Saved data entries
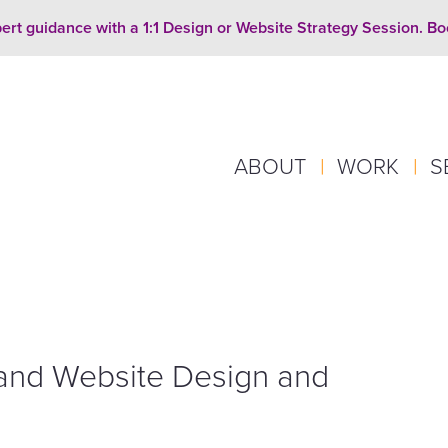
ert guidance with a 1:1 Design or Website Strategy Session. B
ABOUT
|
WORK
|
S
and Website Design and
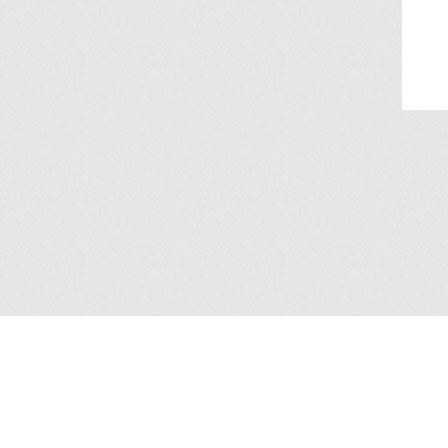
About Us
/
Services
/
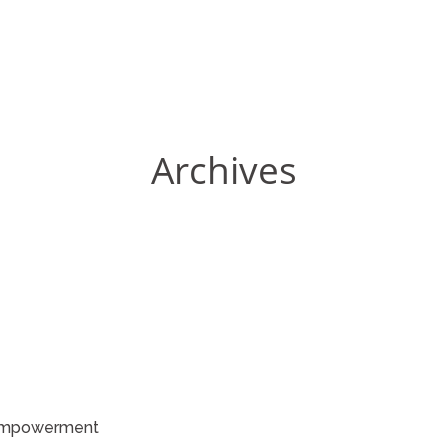
Archives
Empowerment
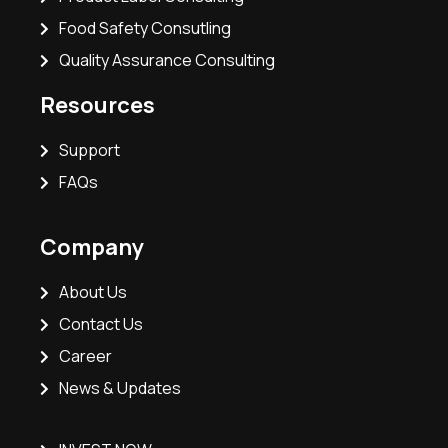
Food Safety Consutling
Quality Assurance Consulting
Resources
Support
FAQs
Company
About Us
Contact Us
Career
News & Updates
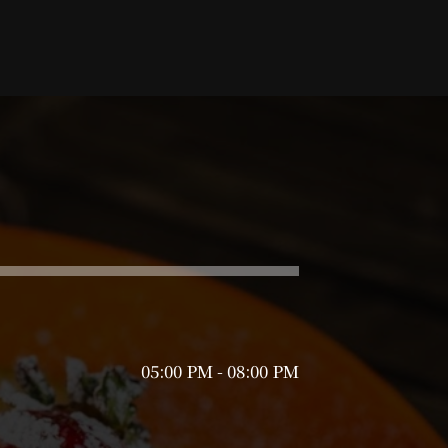
05:00 PM - 08:00 PM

Task goal | The expected answer is every line above in which the word "Website" appears.

Reply |
ert guidance with a 1:1 Design or Website Strategy Session. B
and Website Design and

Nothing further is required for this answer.